▸ **TASK INSTRUCTIONS**
For the word "elbow", state how many lines of the data include it. Respond with the number only.

▸ **AVAILABLE RECORDS**
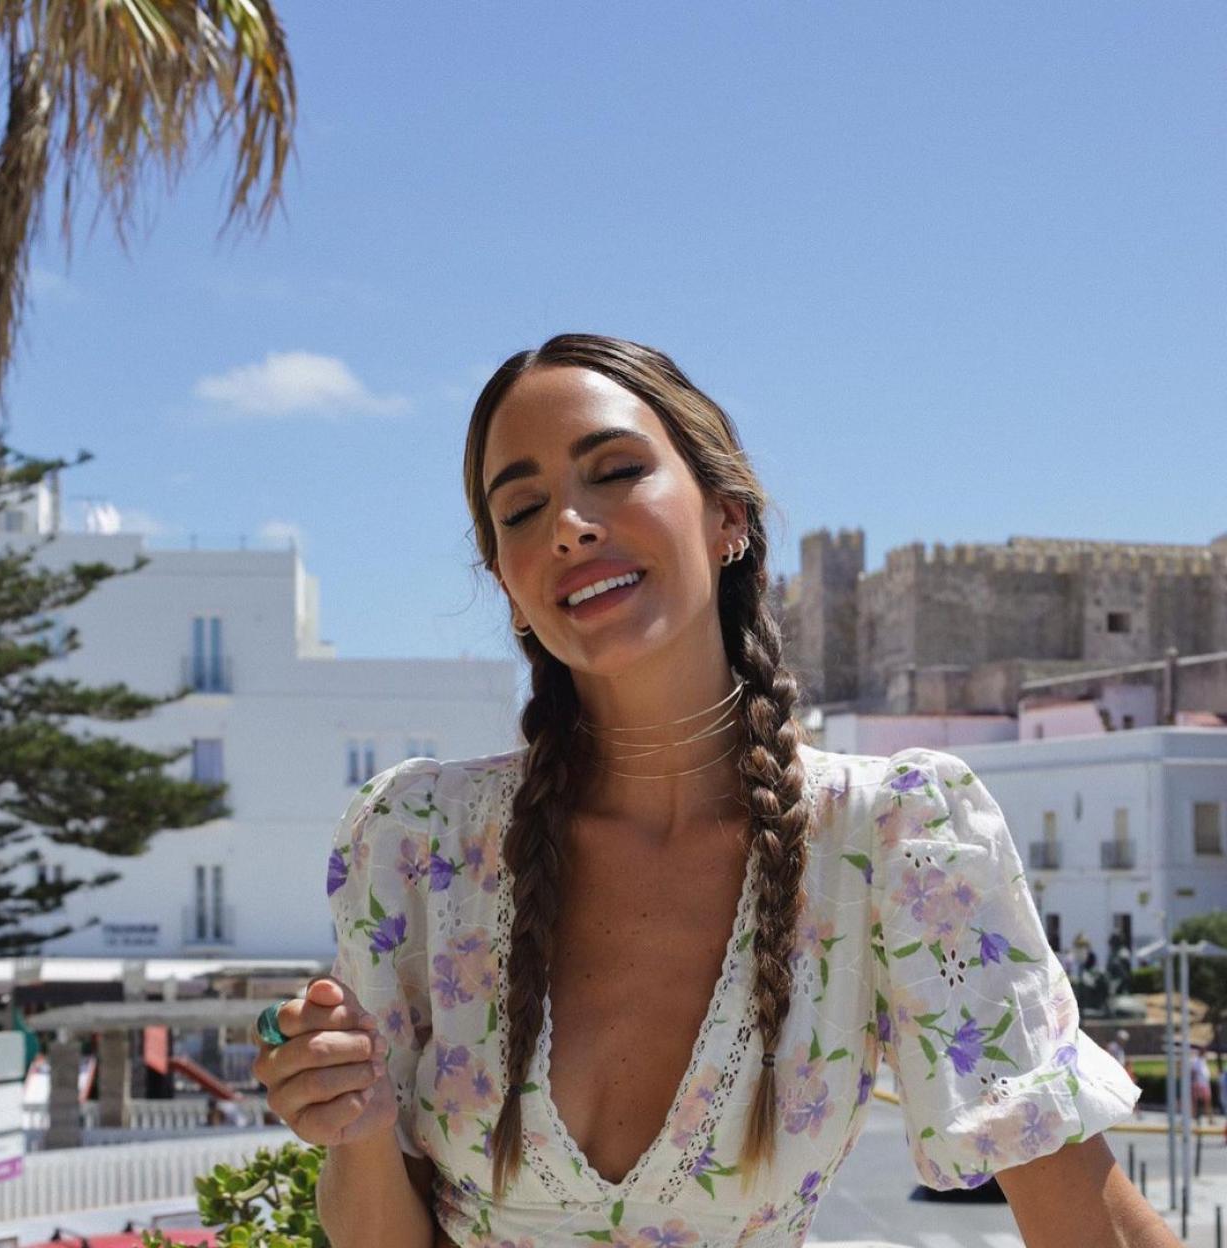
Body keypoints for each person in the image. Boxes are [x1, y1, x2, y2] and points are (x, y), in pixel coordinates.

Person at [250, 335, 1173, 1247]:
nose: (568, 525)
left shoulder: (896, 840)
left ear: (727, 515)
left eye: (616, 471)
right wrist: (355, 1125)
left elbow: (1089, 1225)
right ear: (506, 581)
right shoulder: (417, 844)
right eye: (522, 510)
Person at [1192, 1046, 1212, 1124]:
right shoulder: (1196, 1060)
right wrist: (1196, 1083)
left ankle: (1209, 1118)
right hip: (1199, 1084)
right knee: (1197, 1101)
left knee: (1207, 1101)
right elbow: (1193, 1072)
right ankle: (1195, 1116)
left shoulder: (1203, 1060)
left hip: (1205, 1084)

* * *

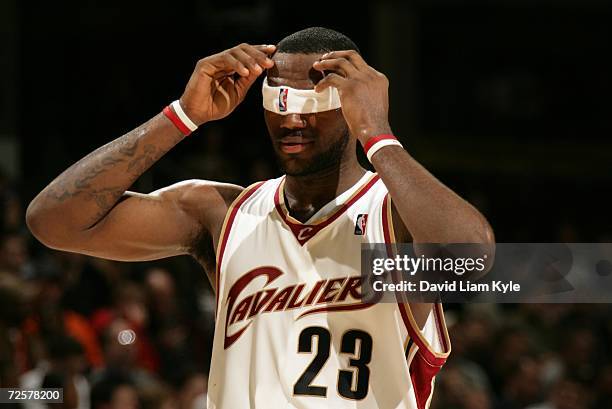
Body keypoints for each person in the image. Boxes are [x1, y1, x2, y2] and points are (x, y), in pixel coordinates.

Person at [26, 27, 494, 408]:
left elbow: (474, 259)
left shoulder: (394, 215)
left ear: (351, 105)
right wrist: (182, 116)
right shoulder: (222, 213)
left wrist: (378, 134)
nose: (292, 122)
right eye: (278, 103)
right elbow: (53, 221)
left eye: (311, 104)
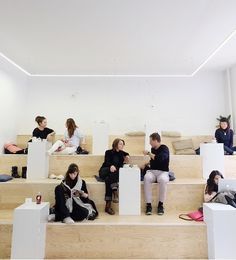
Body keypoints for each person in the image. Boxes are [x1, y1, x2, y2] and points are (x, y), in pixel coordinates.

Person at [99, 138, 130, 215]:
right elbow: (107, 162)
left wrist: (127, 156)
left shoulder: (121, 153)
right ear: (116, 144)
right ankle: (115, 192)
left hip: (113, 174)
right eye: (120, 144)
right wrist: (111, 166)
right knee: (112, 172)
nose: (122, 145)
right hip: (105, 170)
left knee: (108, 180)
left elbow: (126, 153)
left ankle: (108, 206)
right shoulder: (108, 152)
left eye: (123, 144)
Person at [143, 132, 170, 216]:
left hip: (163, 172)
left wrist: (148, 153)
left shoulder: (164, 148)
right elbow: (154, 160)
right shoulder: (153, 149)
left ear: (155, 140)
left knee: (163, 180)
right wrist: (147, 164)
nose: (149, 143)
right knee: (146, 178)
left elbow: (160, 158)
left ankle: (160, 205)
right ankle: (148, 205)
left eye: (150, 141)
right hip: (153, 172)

* * *

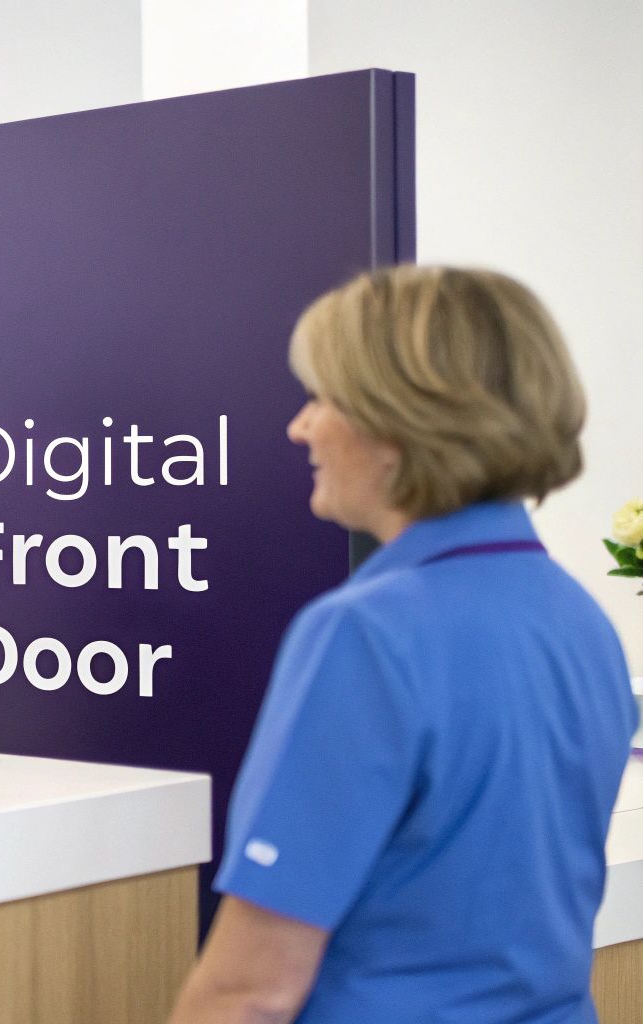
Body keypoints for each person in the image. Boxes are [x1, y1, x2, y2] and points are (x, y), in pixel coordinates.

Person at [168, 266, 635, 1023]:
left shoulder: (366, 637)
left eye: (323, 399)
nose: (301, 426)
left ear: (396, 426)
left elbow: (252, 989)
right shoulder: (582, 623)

▸ **WRITTEN ANSWER**
9